Rossi was quietly upbeat, after a solid performance in FP3 which saw him go straight through to Q2, having found a real improvement. It had helped that he liked Barcelona, but the bike was better now too.

“I like the circuit in Barcelona. I ride quite well. But we also improved the setting of the bike. I think that we did the mistake after Friday, we followed a wrong way,” he said. That was no different to any other rider, but because of his past and his age, it received extra attention.

“These are things that happen all the weekend to more or less all the riders. The problem is when happens to me, it’s ‘Rossi’s too old. You have to stop,’ after one bad practice. But it’s normal. You work, and we try it the wrong way. But I am very, very happy with the feeling that I have today because I was not so bad on the track and I enjoyed it.”

Rossi’s optimism is based on more than just hope. Examining the timesheets, the Italian was genuinely quicker, though he is still some way off a podium. His pace on used tires would put him in the battle for sixth or seventh, the group behind the riders battling over second place, while Fabio Quartararo disappears into the distance.

That group chasing second will likely include Miguel Oliveira, Franco Morbidelli, Pecco Jack Miller, Maverick Viñales, Pecco Bagnaia, and Aleix Espargaro. It will likely also include Joan Mir, potentially putting on a repeat of the 2020 race, with the champion using the Suzuki GSX-RR’s uncanny ability to cosset its tires to maintain his pace to the end.

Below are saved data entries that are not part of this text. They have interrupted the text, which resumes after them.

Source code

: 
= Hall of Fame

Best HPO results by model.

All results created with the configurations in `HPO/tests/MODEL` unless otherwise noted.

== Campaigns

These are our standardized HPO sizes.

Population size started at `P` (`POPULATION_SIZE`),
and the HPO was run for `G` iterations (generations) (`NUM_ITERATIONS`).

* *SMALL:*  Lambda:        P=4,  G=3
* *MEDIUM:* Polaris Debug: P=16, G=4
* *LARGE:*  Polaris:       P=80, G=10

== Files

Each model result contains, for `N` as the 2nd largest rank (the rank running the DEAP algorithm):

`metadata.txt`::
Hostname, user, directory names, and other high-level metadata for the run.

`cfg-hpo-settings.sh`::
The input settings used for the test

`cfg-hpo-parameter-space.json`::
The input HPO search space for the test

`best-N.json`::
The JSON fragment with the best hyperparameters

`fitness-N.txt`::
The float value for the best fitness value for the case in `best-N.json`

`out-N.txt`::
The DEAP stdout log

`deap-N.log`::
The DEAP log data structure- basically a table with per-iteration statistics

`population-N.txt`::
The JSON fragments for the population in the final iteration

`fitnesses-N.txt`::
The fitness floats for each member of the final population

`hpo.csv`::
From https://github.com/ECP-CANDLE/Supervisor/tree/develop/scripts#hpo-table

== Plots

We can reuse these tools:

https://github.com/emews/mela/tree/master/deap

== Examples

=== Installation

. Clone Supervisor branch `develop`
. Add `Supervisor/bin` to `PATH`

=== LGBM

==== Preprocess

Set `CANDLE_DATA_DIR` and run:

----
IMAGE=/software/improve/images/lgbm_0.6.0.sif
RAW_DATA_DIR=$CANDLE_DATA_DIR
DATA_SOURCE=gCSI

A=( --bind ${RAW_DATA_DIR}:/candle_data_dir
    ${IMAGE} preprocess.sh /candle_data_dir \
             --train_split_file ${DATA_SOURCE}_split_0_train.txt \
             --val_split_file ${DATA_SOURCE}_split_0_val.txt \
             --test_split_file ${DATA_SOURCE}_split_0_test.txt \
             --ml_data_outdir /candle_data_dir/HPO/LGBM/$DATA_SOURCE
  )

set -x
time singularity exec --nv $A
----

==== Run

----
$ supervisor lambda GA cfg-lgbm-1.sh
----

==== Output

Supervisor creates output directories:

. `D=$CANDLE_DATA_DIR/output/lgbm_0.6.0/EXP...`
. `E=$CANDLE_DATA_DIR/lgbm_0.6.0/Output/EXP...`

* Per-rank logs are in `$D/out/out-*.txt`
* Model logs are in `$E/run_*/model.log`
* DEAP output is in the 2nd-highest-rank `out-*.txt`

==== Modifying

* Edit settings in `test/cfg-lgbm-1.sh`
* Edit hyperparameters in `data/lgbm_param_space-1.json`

“I think we will make a race again from less to more,” Joan Mir told us on Saturday. But that was not sufficient for the win, and not the way for the future.

“I think we have to continue to improving. This is not the way to win races. Like this I will be able to finish on the podium, if I’m good in the race, if I’m able to manage well and make super good laps like always.”

But the other bikes had moved on, and Suzuki had to start catching up, Mir insisted. “The truth is that we have to continue improving and pushing because the competitiveness this year is really high. A lot of manufacturers improved and we didn’t improve,” the Suzuki rider said.

“Our bike is really good. we have a good base. But I have the same bike as last year. It’s the same one. What means? I’ve been 2 tenths faster than last year in qualifying. I was eighth last year and with 2 tenths faster I’m tenth. So, this means we are not improving. We need always to push a bit more to have more material and test more things to improve.”

A good result would go some way to getting Joan Mir’s title defense back on track. But he needs more if he is to stop Fabio Quartararo. And stopping Quartararo looks like an impossible task at Barcelona.